When you reproduce the data, keep every word exactly as it stands and leave the pictures out.

** Opening DATA PROVIDED block **

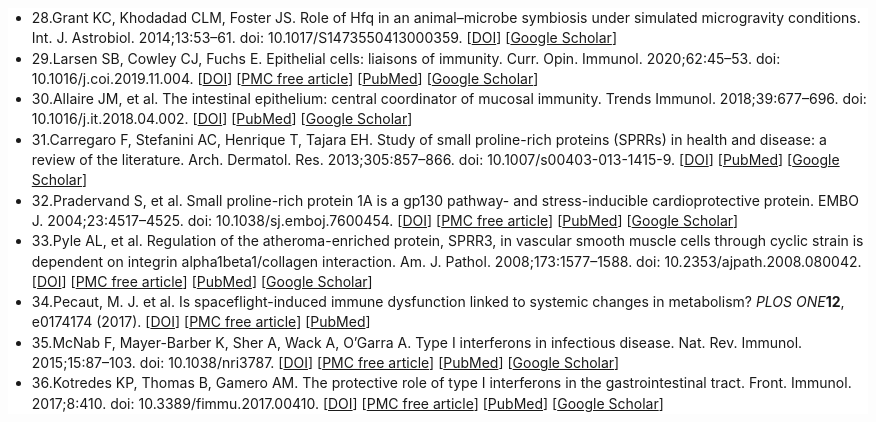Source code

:* 28.Grant KC, Khodadad CLM, Foster JS. Role of Hfq in an animal–microbe symbiosis under simulated microgravity conditions. Int. J. Astrobiol. 2014;13:53–61. doi: 10.1017/S1473550413000359. [[DOI](https://doi.org/10.1017/S1473550413000359)] [[Google Scholar](https://scholar.google.com/scholar_lookup?journal=Int.%20J.%20Astrobiol.&title=Role%20of%20Hfq%20in%20an%20animal%E2%80%93microbe%20symbiosis%20under%20simulated%20microgravity%20conditions&author=KC%20Grant&author=CLM%20Khodadad&author=JS%20Foster&volume=13&publication_year=2014&pages=53-61&doi=10.1017/S1473550413000359&)]
* 29.Larsen SB, Cowley CJ, Fuchs E. Epithelial cells: liaisons of immunity. Curr. Opin. Immunol. 2020;62:45–53. doi: 10.1016/j.coi.2019.11.004. [[DOI](https://doi.org/10.1016/j.coi.2019.11.004)] [[PMC free article](/articles/PMC7067656/)] [[PubMed](https://pubmed.ncbi.nlm.nih.gov/31874430/)] [[Google Scholar](https://scholar.google.com/scholar_lookup?journal=Curr.%20Opin.%20Immunol.&title=Epithelial%20cells:%20liaisons%20of%20immunity&author=SB%20Larsen&author=CJ%20Cowley&author=E%20Fuchs&volume=62&publication_year=2020&pages=45-53&pmid=31874430&doi=10.1016/j.coi.2019.11.004&)]
* 30.Allaire JM, et al. The intestinal epithelium: central coordinator of mucosal immunity. Trends Immunol. 2018;39:677–696. doi: 10.1016/j.it.2018.04.002. [[DOI](https://doi.org/10.1016/j.it.2018.04.002)] [[PubMed](https://pubmed.ncbi.nlm.nih.gov/29716793/)] [[Google Scholar](https://scholar.google.com/scholar_lookup?journal=Trends%20Immunol.&title=The%20intestinal%20epithelium:%20central%20coordinator%20of%20mucosal%20immunity&author=JM%20Allaire&volume=39&publication_year=2018&pages=677-696&pmid=29716793&doi=10.1016/j.it.2018.04.002&)]
* 31.Carregaro F, Stefanini AC, Henrique T, Tajara EH. Study of small proline-rich proteins (SPRRs) in health and disease: a review of the literature. Arch. Dermatol. Res. 2013;305:857–866. doi: 10.1007/s00403-013-1415-9. [[DOI](https://doi.org/10.1007/s00403-013-1415-9)] [[PubMed](https://pubmed.ncbi.nlm.nih.gov/24085571/)] [[Google Scholar](https://scholar.google.com/scholar_lookup?journal=Arch.%20Dermatol.%20Res.&title=Study%20of%20small%20proline-rich%20proteins%20(SPRRs)%20in%20health%20and%20disease:%20a%20review%20of%20the%20literature&author=F%20Carregaro&author=AC%20Stefanini&author=T%20Henrique&author=EH%20Tajara&volume=305&publication_year=2013&pages=857-866&pmid=24085571&doi=10.1007/s00403-013-1415-9&)]
* 32.Pradervand S, et al. Small proline-rich protein 1A is a gp130 pathway- and stress-inducible cardioprotective protein. EMBO J. 2004;23:4517–4525. doi: 10.1038/sj.emboj.7600454. [[DOI](https://doi.org/10.1038/sj.emboj.7600454)] [[PMC free article](/articles/PMC526469/)] [[PubMed](https://pubmed.ncbi.nlm.nih.gov/15510217/)] [[Google Scholar](https://scholar.google.com/scholar_lookup?journal=EMBO%20J.&title=Small%20proline-rich%20protein%201A%20is%20a%20gp130%20pathway-%20and%20stress-inducible%20cardioprotective%20protein&author=S%20Pradervand&volume=23&publication_year=2004&pages=4517-4525&pmid=15510217&doi=10.1038/sj.emboj.7600454&)]
* 33.Pyle AL, et al. Regulation of the atheroma-enriched protein, SPRR3, in vascular smooth muscle cells through cyclic strain is dependent on integrin alpha1beta1/collagen interaction. Am. J. Pathol. 2008;173:1577–1588. doi: 10.2353/ajpath.2008.080042. [[DOI](https://doi.org/10.2353/ajpath.2008.080042)] [[PMC free article](/articles/PMC2570146/)] [[PubMed](https://pubmed.ncbi.nlm.nih.gov/18832573/)] [[Google Scholar](https://scholar.google.com/scholar_lookup?journal=Am.%20J.%20Pathol.&title=Regulation%20of%20the%20atheroma-enriched%20protein,%20SPRR3,%20in%20vascular%20smooth%20muscle%20cells%20through%20cyclic%20strain%20is%20dependent%20on%20integrin%20alpha1beta1/collagen%20interaction&author=AL%20Pyle&volume=173&publication_year=2008&pages=1577-1588&pmid=18832573&doi=10.2353/ajpath.2008.080042&)]
* 34.Pecaut, M. J. et al. Is spaceflight-induced immune dysfunction linked to systemic changes in metabolism? *PLOS ONE***12**, e0174174 (2017). [[DOI](https://doi.org/10.1371/journal.pone.0174174)] [[PMC free article](/articles/PMC5443495/)] [[PubMed](https://pubmed.ncbi.nlm.nih.gov/28542224/)]
* 35.McNab F, Mayer-Barber K, Sher A, Wack A, O’Garra A. Type I interferons in infectious disease. Nat. Rev. Immunol. 2015;15:87–103. doi: 10.1038/nri3787. [[DOI](https://doi.org/10.1038/nri3787)] [[PMC free article](/articles/PMC7162685/)] [[PubMed](https://pubmed.ncbi.nlm.nih.gov/25614319/)] [[Google Scholar](https://scholar.google.com/scholar_lookup?journal=Nat.%20Rev.%20Immunol.&title=Type%20I%20interferons%20in%20infectious%20disease&author=F%20McNab&author=K%20Mayer-Barber&author=A%20Sher&author=A%20Wack&author=A%20O%E2%80%99Garra&volume=15&publication_year=2015&pages=87-103&pmid=25614319&doi=10.1038/nri3787&)]
* 36.Kotredes KP, Thomas B, Gamero AM. The protective role of type I interferons in the gastrointestinal tract. Front. Immunol. 2017;8:410. doi: 10.3389/fimmu.2017.00410. [[DOI](https://doi.org/10.3389/fimmu.2017.00410)] [[PMC free article](/articles/PMC5382159/)] [[PubMed](https://pubmed.ncbi.nlm.nih.gov/28428788/)] [[Google Scholar](https://scholar.google.com/scholar_lookup?journal=Front.%20Immunol.&title=The%20protective%20role%20of%20type%20I%20interferons%20in%20the%20gastrointestinal%20tract&author=KP%20Kotredes&author=B%20Thomas&author=AM%20Gamero&volume=8&publication_year=2017&pages=410&pmid=28428788&doi=10.3389/fimmu.2017.00410&)]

** Closing DATA PROVIDED block **

• [EXPECTED OUTPUT]:
Source code

:* 28.Grant KC, Khodadad CLM, Foster JS. Role of Hfq in an animal–microbe symbiosis under simulated microgravity conditions. Int. J. Astrobiol. 2014;13:53–61. doi: 10.1017/S1473550413000359. [[DOI](https://doi.org/10.1017/S1473550413000359)] [[Google Scholar](https://scholar.google.com/scholar_lookup?journal=Int.%20J.%20Astrobiol.&title=Role%20of%20Hfq%20in%20an%20animal%E2%80%93microbe%20symbiosis%20under%20simulated%20microgravity%20conditions&author=KC%20Grant&author=CLM%20Khodadad&author=JS%20Foster&volume=13&publication_year=2014&pages=53-61&doi=10.1017/S1473550413000359&)]
* 29.Larsen SB, Cowley CJ, Fuchs E. Epithelial cells: liaisons of immunity. Curr. Opin. Immunol. 2020;62:45–53. doi: 10.1016/j.coi.2019.11.004. [[DOI](https://doi.org/10.1016/j.coi.2019.11.004)] [[PMC free article](/articles/PMC7067656/)] [[PubMed](https://pubmed.ncbi.nlm.nih.gov/31874430/)] [[Google Scholar](https://scholar.google.com/scholar_lookup?journal=Curr.%20Opin.%20Immunol.&title=Epithelial%20cells:%20liaisons%20of%20immunity&author=SB%20Larsen&author=CJ%20Cowley&author=E%20Fuchs&volume=62&publication_year=2020&pages=45-53&pmid=31874430&doi=10.1016/j.coi.2019.11.004&)]
* 30.Allaire JM, et al. The intestinal epithelium: central coordinator of mucosal immunity. Trends Immunol. 2018;39:677–696. doi: 10.1016/j.it.2018.04.002. [[DOI](https://doi.org/10.1016/j.it.2018.04.002)] [[PubMed](https://pubmed.ncbi.nlm.nih.gov/29716793/)] [[Google Scholar](https://scholar.google.com/scholar_lookup?journal=Trends%20Immunol.&title=The%20intestinal%20epithelium:%20central%20coordinator%20of%20mucosal%20immunity&author=JM%20Allaire&volume=39&publication_year=2018&pages=677-696&pmid=29716793&doi=10.1016/j.it.2018.04.002&)]
* 31.Carregaro F, Stefanini AC, Henrique T, Tajara EH. Study of small proline-rich proteins (SPRRs) in health and disease: a review of the literature. Arch. Dermatol. Res. 2013;305:857–866. doi: 10.1007/s00403-013-1415-9. [[DOI](https://doi.org/10.1007/s00403-013-1415-9)] [[PubMed](https://pubmed.ncbi.nlm.nih.gov/24085571/)] [[Google Scholar](https://scholar.google.com/scholar_lookup?journal=Arch.%20Dermatol.%20Res.&title=Study%20of%20small%20proline-rich%20proteins%20(SPRRs)%20in%20health%20and%20disease:%20a%20review%20of%20the%20literature&author=F%20Carregaro&author=AC%20Stefanini&author=T%20Henrique&author=EH%20Tajara&volume=305&publication_year=2013&pages=857-866&pmid=24085571&doi=10.1007/s00403-013-1415-9&)]
* 32.Pradervand S, et al. Small proline-rich protein 1A is a gp130 pathway- and stress-inducible cardioprotective protein. EMBO J. 2004;23:4517–4525. doi: 10.1038/sj.emboj.7600454. [[DOI](https://doi.org/10.1038/sj.emboj.7600454)] [[PMC free article](/articles/PMC526469/)] [[PubMed](https://pubmed.ncbi.nlm.nih.gov/15510217/)] [[Google Scholar](https://scholar.google.com/scholar_lookup?journal=EMBO%20J.&title=Small%20proline-rich%20protein%201A%20is%20a%20gp130%20pathway-%20and%20stress-inducible%20cardioprotective%20protein&author=S%20Pradervand&volume=23&publication_year=2004&pages=4517-4525&pmid=15510217&doi=10.1038/sj.emboj.7600454&)]
* 33.Pyle AL, et al. Regulation of the atheroma-enriched protein, SPRR3, in vascular smooth muscle cells through cyclic strain is dependent on integrin alpha1beta1/collagen interaction. Am. J. Pathol. 2008;173:1577–1588. doi: 10.2353/ajpath.2008.080042. [[DOI](https://doi.org/10.2353/ajpath.2008.080042)] [[PMC free article](/articles/PMC2570146/)] [[PubMed](https://pubmed.ncbi.nlm.nih.gov/18832573/)] [[Google Scholar](https://scholar.google.com/scholar_lookup?journal=Am.%20J.%20Pathol.&title=Regulation%20of%20the%20atheroma-enriched%20protein,%20SPRR3,%20in%20vascular%20smooth%20muscle%20cells%20through%20cyclic%20strain%20is%20dependent%20on%20integrin%20alpha1beta1/collagen%20interaction&author=AL%20Pyle&volume=173&publication_year=2008&pages=1577-1588&pmid=18832573&doi=10.2353/ajpath.2008.080042&)]
* 34.Pecaut, M. J. et al. Is spaceflight-induced immune dysfunction linked to systemic changes in metabolism? *PLOS ONE***12**, e0174174 (2017). [[DOI](https://doi.org/10.1371/journal.pone.0174174)] [[PMC free article](/articles/PMC5443495/)] [[PubMed](https://pubmed.ncbi.nlm.nih.gov/28542224/)]
* 35.McNab F, Mayer-Barber K, Sher A, Wack A, O’Garra A. Type I interferons in infectious disease. Nat. Rev. Immunol. 2015;15:87–103. doi: 10.1038/nri3787. [[DOI](https://doi.org/10.1038/nri3787)] [[PMC free article](/articles/PMC7162685/)] [[PubMed](https://pubmed.ncbi.nlm.nih.gov/25614319/)] [[Google Scholar](https://scholar.google.com/scholar_lookup?journal=Nat.%20Rev.%20Immunol.&title=Type%20I%20interferons%20in%20infectious%20disease&author=F%20McNab&author=K%20Mayer-Barber&author=A%20Sher&author=A%20Wack&author=A%20O%E2%80%99Garra&volume=15&publication_year=2015&pages=87-103&pmid=25614319&doi=10.1038/nri3787&)]
* 36.Kotredes KP, Thomas B, Gamero AM. The protective role of type I interferons in the gastrointestinal tract. Front. Immunol. 2017;8:410. doi: 10.3389/fimmu.2017.00410. [[DOI](https://doi.org/10.3389/fimmu.2017.00410)] [[PMC free article](/articles/PMC5382159/)] [[PubMed](https://pubmed.ncbi.nlm.nih.gov/28428788/)] [[Google Scholar](https://scholar.google.com/scholar_lookup?journal=Front.%20Immunol.&title=The%20protective%20role%20of%20type%20I%20interferons%20in%20the%20gastrointestinal%20tract&author=KP%20Kotredes&author=B%20Thomas&author=AM%20Gamero&volume=8&publication_year=2017&pages=410&pmid=28428788&doi=10.3389/fimmu.2017.00410&)]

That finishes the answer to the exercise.